И вот пришёл за мной (Сима куда-то убежала, и я остался один с сыночком на руках) санитар. Это был волосатый и широкогрудый гигант, похожий на троглодита, с тупым и равнодушным узколобым обличьем дегенерата. Я взял плитку из-под электрического утюга и сказал, что расколю, как дыню, его пустую башку, если он прикоснётся ко мне.
Сынишка плачет и ругает обезьяноподобное чудовище и машет на него маленькими ручонками, а тот насторожённо сидит на диване и всё делает такие движения, словно его бьют током ниже спины, готовится броситься на меня, но плитка из-под утюга, обращённая к нему остриём, останавливает его.
И он сидит, готовый навалиться на меня горой своих мускулов. Глаза у него горят, как у волка, который выжидает удобной минуты…
А сын всё плачет, и кошмарная ночь заглядывает в окно.
Такое напряжение не могло длиться бесконечно, вот-вот должно было случиться что-то страшное.
И санитар это чувствовал, ибо глаза мои тоже горели огнём, и, наверное, ещё более диким, чем у него. Но я изо всех сил сдерживал себя, чтобы не броситься на него и не ударить остриём плитки так, чтобы впилась в его ненавистный череп.
Я знал, что он — машина, тупой исполнитель, и этим сдерживал себя.
Наконец вошёл Иван Кириленко и стал уговаривать меня вернуться в сумасшедший дом.
Приближалась партчистка, и я товарищам говорил (до психдома), что выступлю против Микитенко, потому что он скрыл от партии своё социальное происхождение, что он сын кулака, а не бедняка, как писал в анкете.
Мне же люди все рассказывают.
Это было невыгодно Микитенко, и меня сделали сумасшедшим. А Куличок ненавидел меня за мои «уклоны» в национальном вопросе, хотя сам он любил свою национальную мелкую буржуазию.
Когда мы обсуждали устав ВУСППа и Хаим Гильдин внёс предложение записать пункт о борьбе с еврейским шовинизмом (председательствовал Кулик), то Кулик сказал, что такой пункт не стоит включать в устав, потому что это «нетактично».
Микола Терещенко смущённо улыбнулся и поддержал его.
А я выступил и сказал:
— Если мы этот пункт не включим в наш устав, то будем не пролетарской организацией, а мелкобуржуазной. Партия и этот пункт написала на своих знамёнах, а Кулик хочет, чтобы мы были выше партии?!
Но прошло предложение Кулика.
Гильдин молчал.
И ещё: товарищи, шутя между собой, говорили, что «сумасшедший Сосюра пишет стихи лучше, чем нормальный Кулик».

[Фрагменты из набора данных]

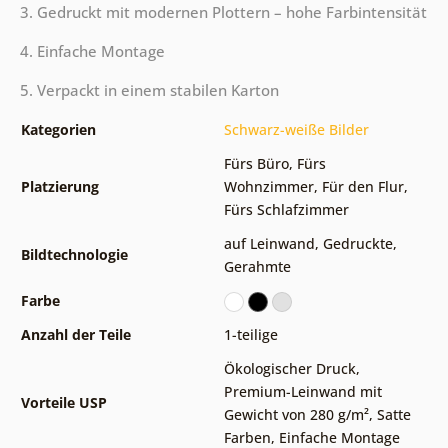
3. Gedruckt mit modernen Plottern – hohe Farbintensität
4. Einfache Montage
5. Verpackt in einem stabilen Karton
Kategorien
Schwarz-weiße Bilder
Fürs Büro
,
Fürs
Platzierung
Wohnzimmer
,
Für den Flur
,
Fürs Schlafzimmer
auf Leinwand
,
Gedruckte
,
Bildtechnologie
Gerahmte
Farbe
Anzahl der Teile
1-teilige
Ökologischer Druck
,
Premium-Leinwand mit
Vorteile USP
Gewicht von 280 g/m²
,
Satte
Farben
,
Einfache Montage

§ **Что требуется**: Повторите дословно фрагмент текста для изучения, начиная со слов «И вот пришёл» вплоть до слов «заглядывает в окно.» включительно. Эти записи для работы не понадобятся.

§ **Результат задания**:
И вот пришёл за мной (Сима куда-то убежала, и я остался один с сыночком на руках) санитар. Это был волосатый и широкогрудый гигант, похожий на троглодита, с тупым и равнодушным узколобым обличьем дегенерата. Я взял плитку из-под электрического утюга и сказал, что расколю, как дыню, его пустую башку, если он прикоснётся ко мне.
Сынишка плачет и ругает обезьяноподобное чудовище и машет на него маленькими ручонками, а тот насторожённо сидит на диване и всё делает такие движения, словно его бьют током ниже спины, готовится броситься на меня, но плитка из-под утюга, обращённая к нему остриём, останавливает его.
И он сидит, готовый навалиться на меня горой своих мускулов. Глаза у него горят, как у волка, который выжидает удобной минуты…
А сын всё плачет, и кошмарная ночь заглядывает в окно.